Bella rushed forward. “Your Grace?”
The dowager held up a shaky hand. “It’s nothing.... It will pass.”
Bella took the woman’s arm in a firm grasp and guided her to a chair in the corner. “How long have you suffered from these chest pains?”
“It’s nothing.”
“I beg to differ. It’s your heart.”
The dowager lifted her head. “How ... how do you know?”
“My father suffered from a weak heart.”
The woman’s voice was fragile and shaking. “I thought ... your father died in a carriage accident.”
“He did, but he often experienced a painful tightness in his chest.”
“My son, the old duke, died of a weak heart. I ... I must have passed it to him.”
Bella stood. “Let me call for help.”
“No!” The dowager grasped Bella’s wrist like a claw. Her cobalt eyes blazed in her face with desperate determination. “No one must know.”
Uncertainty flooded Bella. She wanted to summon aid, but the dowager was adamantly against it. She knelt by the woman’s side and held her hand.
“It will pass soon,” the dowager said in a weak voice.
Thirty seconds, then a full minute, passed as the pair remained in the fitting room. Bella glanced at the closed curtain, torn by indecision. She had made up her mind to call out when the dowager’s pain subsided, and the woman could speak easily once again.
Thank the Lord!
Bella thought. She experienced a flooding relief, a numb comfort that death had been avoided. It was the same when her father had suffered through an “episode.” What could be worse than complete helplessness?

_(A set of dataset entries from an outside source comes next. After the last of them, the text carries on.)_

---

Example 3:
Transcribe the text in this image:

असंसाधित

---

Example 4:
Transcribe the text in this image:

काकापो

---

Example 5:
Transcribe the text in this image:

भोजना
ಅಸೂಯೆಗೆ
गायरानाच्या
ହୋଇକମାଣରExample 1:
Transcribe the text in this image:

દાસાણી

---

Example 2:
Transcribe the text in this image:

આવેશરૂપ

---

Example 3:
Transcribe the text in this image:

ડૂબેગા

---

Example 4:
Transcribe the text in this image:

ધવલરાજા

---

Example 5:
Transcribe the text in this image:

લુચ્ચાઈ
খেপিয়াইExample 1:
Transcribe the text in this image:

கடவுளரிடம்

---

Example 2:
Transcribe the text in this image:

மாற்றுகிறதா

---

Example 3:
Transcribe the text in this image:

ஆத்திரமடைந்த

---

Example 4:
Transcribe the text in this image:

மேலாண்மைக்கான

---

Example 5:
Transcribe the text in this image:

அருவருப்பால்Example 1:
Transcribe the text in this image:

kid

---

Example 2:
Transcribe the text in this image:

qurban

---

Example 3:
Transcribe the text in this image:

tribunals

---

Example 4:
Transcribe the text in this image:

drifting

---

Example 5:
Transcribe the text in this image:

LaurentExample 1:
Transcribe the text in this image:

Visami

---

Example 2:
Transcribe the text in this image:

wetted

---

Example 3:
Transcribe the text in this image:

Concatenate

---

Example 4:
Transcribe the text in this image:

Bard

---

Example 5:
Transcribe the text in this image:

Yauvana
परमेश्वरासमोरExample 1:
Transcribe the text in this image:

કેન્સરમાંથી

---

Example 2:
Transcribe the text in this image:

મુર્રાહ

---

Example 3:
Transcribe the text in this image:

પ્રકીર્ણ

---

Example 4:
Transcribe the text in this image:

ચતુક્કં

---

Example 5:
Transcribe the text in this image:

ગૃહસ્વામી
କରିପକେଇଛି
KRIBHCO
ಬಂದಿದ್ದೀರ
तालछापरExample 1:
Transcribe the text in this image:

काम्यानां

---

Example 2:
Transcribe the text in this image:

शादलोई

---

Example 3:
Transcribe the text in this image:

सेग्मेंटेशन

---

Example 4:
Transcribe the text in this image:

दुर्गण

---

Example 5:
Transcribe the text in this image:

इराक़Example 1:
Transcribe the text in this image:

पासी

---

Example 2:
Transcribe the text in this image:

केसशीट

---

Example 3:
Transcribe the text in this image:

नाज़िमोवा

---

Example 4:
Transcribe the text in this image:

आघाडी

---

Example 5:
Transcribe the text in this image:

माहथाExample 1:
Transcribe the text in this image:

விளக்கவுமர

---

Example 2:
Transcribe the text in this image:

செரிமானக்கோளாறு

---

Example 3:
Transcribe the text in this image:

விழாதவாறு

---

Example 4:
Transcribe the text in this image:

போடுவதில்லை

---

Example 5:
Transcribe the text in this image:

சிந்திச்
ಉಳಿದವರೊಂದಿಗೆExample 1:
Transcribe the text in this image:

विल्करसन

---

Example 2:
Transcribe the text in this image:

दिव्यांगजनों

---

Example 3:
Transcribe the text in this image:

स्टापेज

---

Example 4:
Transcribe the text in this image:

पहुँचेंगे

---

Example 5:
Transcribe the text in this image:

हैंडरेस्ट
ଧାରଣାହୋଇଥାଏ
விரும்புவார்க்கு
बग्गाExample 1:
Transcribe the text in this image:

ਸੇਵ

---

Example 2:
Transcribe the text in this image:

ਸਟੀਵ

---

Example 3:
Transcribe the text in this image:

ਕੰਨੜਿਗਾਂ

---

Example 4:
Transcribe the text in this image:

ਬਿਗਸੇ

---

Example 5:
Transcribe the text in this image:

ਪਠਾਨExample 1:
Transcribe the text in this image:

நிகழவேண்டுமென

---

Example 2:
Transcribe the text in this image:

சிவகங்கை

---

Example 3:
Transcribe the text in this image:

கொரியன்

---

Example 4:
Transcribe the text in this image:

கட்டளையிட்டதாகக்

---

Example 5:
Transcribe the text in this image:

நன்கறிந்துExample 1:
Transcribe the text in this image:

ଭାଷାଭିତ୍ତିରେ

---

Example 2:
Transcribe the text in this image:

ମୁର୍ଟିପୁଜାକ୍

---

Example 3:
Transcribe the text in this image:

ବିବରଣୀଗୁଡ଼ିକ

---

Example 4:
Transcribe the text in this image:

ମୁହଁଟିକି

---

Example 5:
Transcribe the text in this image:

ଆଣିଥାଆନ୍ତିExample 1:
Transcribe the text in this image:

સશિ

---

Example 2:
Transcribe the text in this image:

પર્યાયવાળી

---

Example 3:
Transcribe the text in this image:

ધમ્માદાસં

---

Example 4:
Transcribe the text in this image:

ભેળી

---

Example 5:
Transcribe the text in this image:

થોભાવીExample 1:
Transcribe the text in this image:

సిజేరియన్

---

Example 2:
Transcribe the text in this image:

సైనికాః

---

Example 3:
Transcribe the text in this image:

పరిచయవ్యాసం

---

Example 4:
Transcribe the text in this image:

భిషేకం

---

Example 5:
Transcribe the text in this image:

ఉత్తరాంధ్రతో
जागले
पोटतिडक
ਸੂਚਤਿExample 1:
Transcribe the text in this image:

The dowager released her grasp on Bella’s wrist. “You must think my treatment of James as a boy was abominable.”
Bella hesitated, torn by conflicting emotions. “He was your grandson, no matter his birth mother.”
The dowager’s face crumpled. Gone was the haughtiness, the superior aristocratic air, and in its place was an old, frail woman.
“I have my regrets,” the dowager said. “You must understand when my son, James’s father, came home from Oxford on holiday he was a hellion. Fathering a child with a parlor maid was one thing, but then he claimed he loved her and disappeared with the chit. I was furious. I’d not have my son, the heir to the dukedom, make a laughing stock of the family. He eventually came crawling home, saying the maid was dead and an infant son born. I provided for the child, and my son settled into his role as a proper duke. I never knew they had married.”
“But James was innocent.”
“Yes, I made a mistake. Gregory was spoiled and indulged. I’ve turned a blind eye to his habits, but truth be told, I’m relieved James is legitimate. He’ll do the title justice. I fear my time is running out to make amends and see his heir,” the dowager said.
A tumble of confused thoughts and feelings assailed Bella. Should she confess her secret? Consummating their union before marriage was not something any woman would want to tell her grandmother-in-law.
But the dowager was dying.
Bella took pity on the woman. “You may see your heir sooner than you believe,” she said.
Her face lit. “You’re with child? I knew the moment James carried you into my party that my prayers had been answered.”